Proning is required only when the patient feels difficulty in breathing and the SpO2 decreases below 94 (less than 94).

Regular monitoring of SpO2, along with other signs like temperature, blood pressure and blood sugar, is important during home isolation.

Missing out on hypoxia (compromised Oxygen circulation) may lead to worsening of complications.

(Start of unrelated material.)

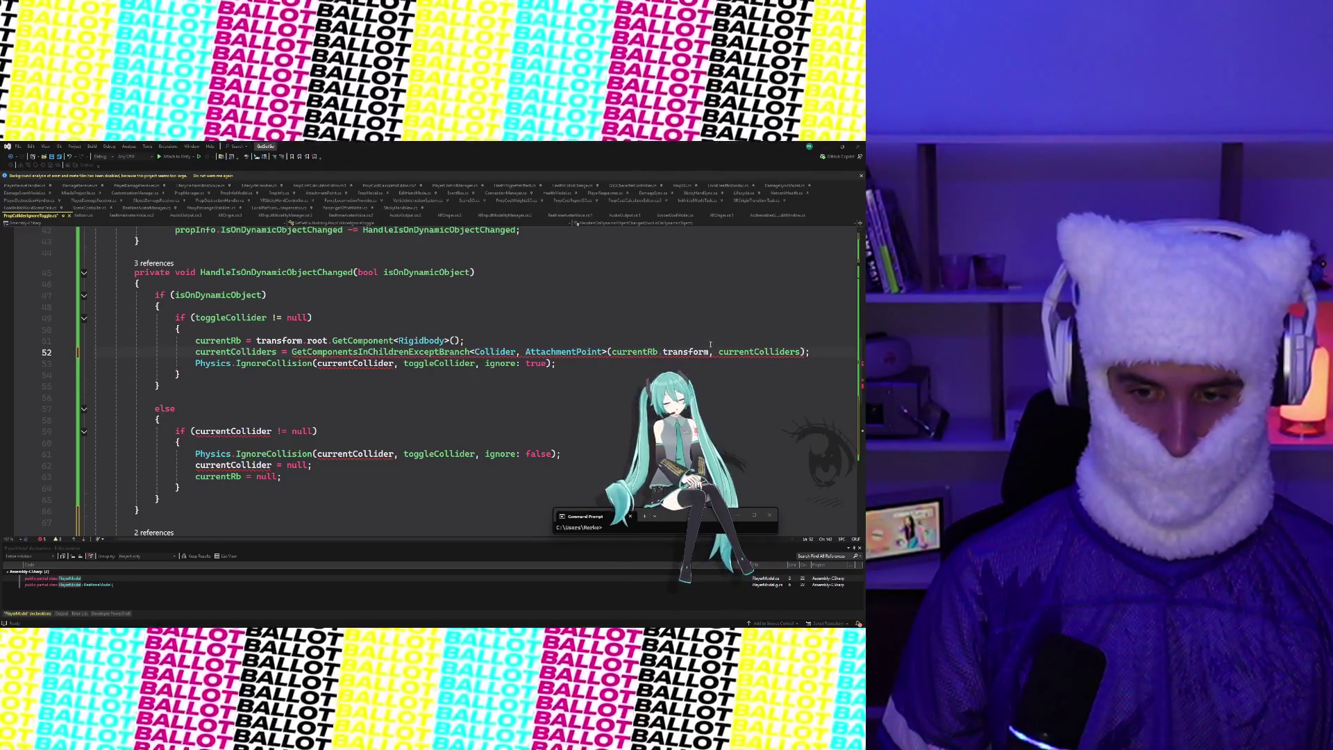
Remove the 'currentColliders = ' assignment from the start of line 52
{"action": "scroll", "coordinate": [723, 355], "scroll_direction": "down", "scroll_amount": 2}
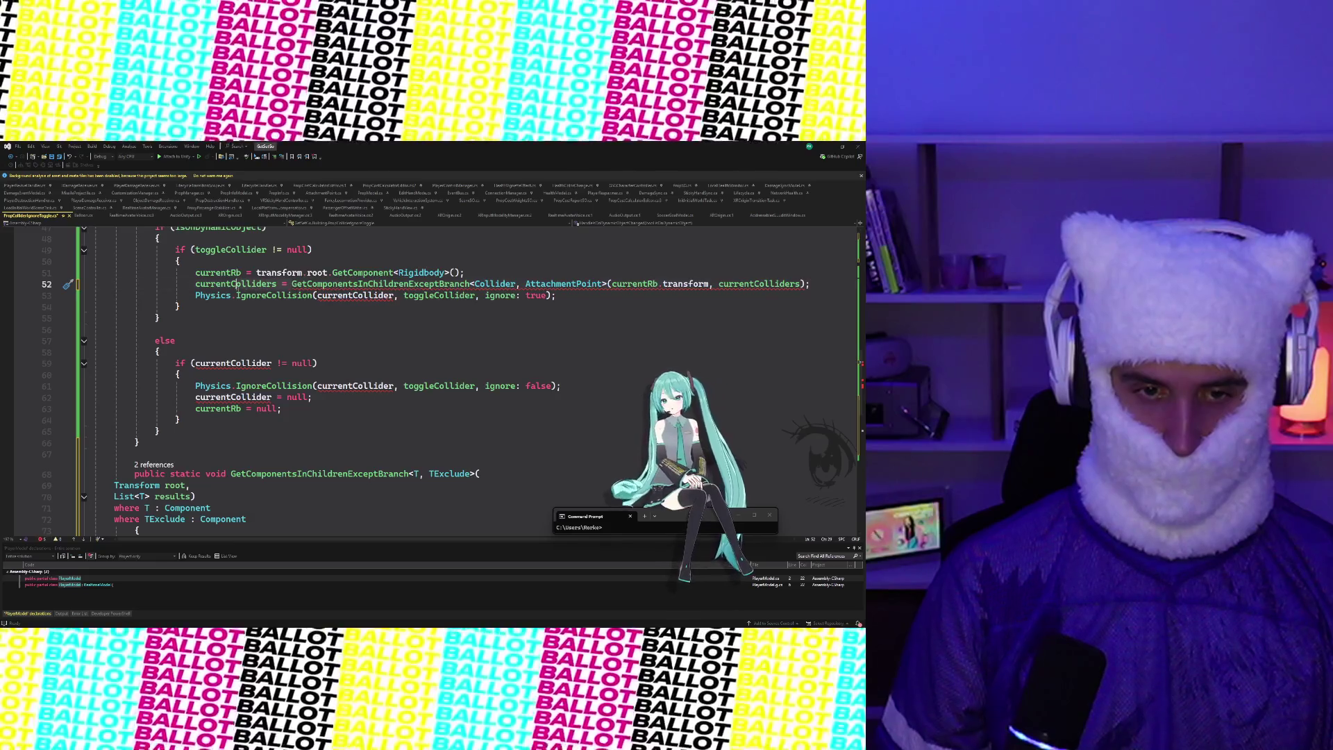
{"action": "left_click", "coordinate": [195, 284]}
{"action": "key", "text": "ctrl+Delete"}
{"action": "key", "text": "ctrl+Delete"}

Timely proning and maintaining good ventilation could save many lives.

Proning Technique

  • 30 minutes- 2 hours: laying on your belly. If patient is on oxygen support then oxygen should not be removed in this position, turn head to left/ right side & continue O2 support. Place the pillows
    under the head, chest and pelvis for support but abdomen should not be compressed


  • 30 minutes- 2 hours: laying on your left side


  • 30 minutes- 2 hours: sitting up


  • 30 minutes- 2 hours: laying on your left side


  • Then go back to position 1: lying on your belly

proning covid 19



-Avoid proning for an hour after meals
-Maintain proning for only as much times as easily tolerable
-One may prone for up to 16 hours a day, in multiple cycles, as felt comfortable
-Pillows may be adjusted slightly to alter pressure areas and for comfort
-Keep a track of any pressure sores or injuries, especially, around bony prominences


Avoid Proning in conditions like

Deep venous thrombosis (Treated in less than 48 hours)
Major cardiac conditions
Unstable spine, femur, or pelvic fractures


Non-self pronating patients (in emergency)

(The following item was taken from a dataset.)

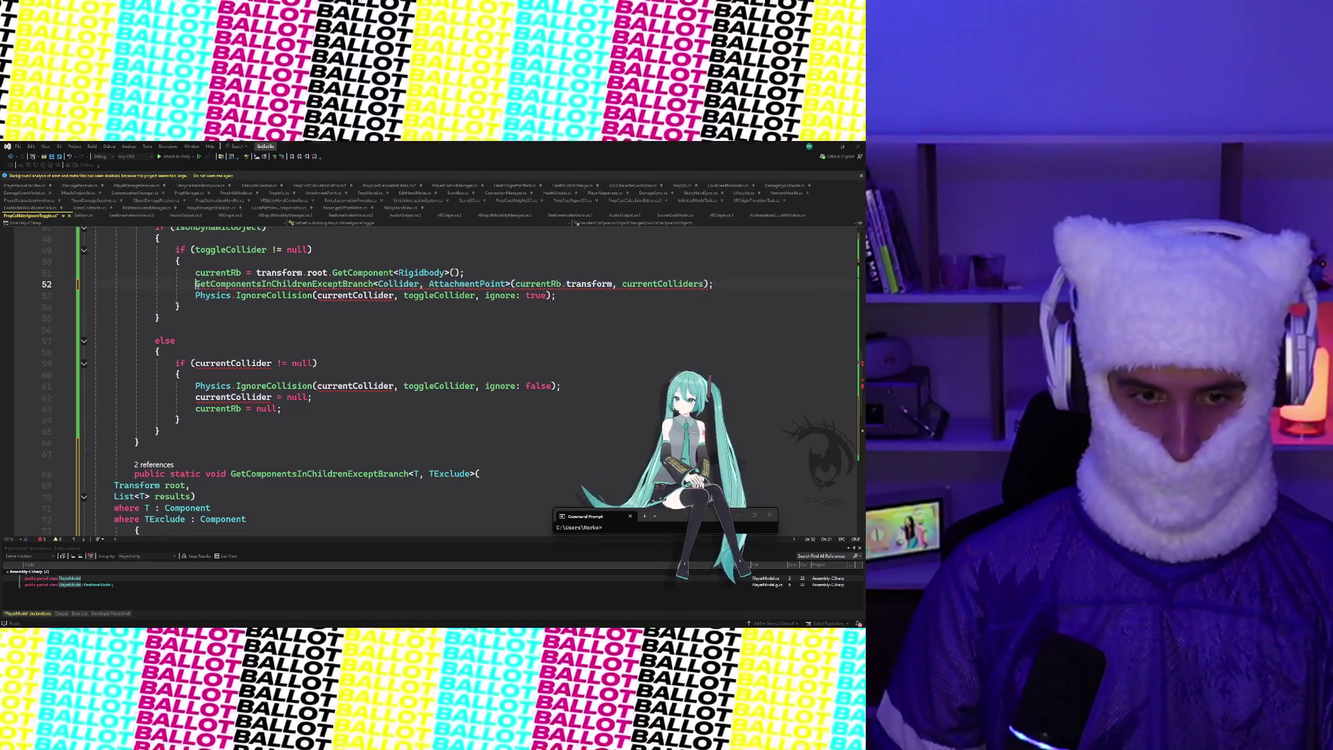
{"action": "key", "text": "Down"}
{"action": "key", "text": "Down"}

  • Five-step method to place a patient in the prone position using a regular bed, flat sheet, and family members
  • Using a flat sheet, pull the patient to one side of the bed.
  • Place the flat sheet around the arm that will pull through (the side you are turning toward).
  • A second flat sheet is placed on the bed and tucked under the patient. This sheet will pull through as you are turning the patient.
  • Using the sheet, turn the patient over and position the patient prone. The arm and sheet will pull across the bed.
  • Pull and center the patient. Discard the sheet that was used to place the patient in the supine position. Straighten lines and tubes.

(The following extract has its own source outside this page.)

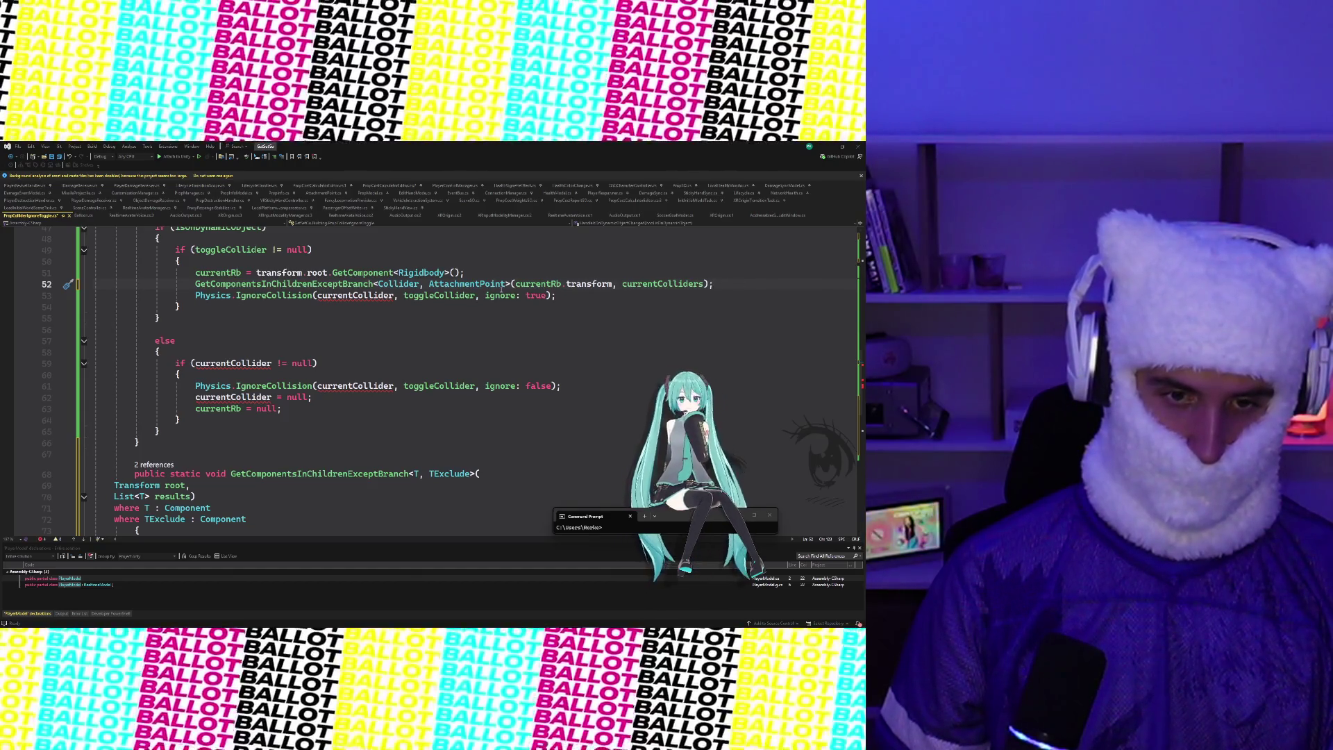
Add a braced for loop (int i = 0; i < currentColliders.Count) below line 53
{"action": "key", "text": "Return"}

Source: https://www.mohfw.gov.in/


This guide is for informational purposes only and should not be construed as advice or as a substitute for consulting a physician. It is not a substitute for medical advice or treatment from a healthcare professional. We are not responsible for the content, accuracy or timeliness of the information provided. While the guide aims to provide up-to-date information on the COVID-19 pandemic, it will be updated with a frequency of about 2-3x/week.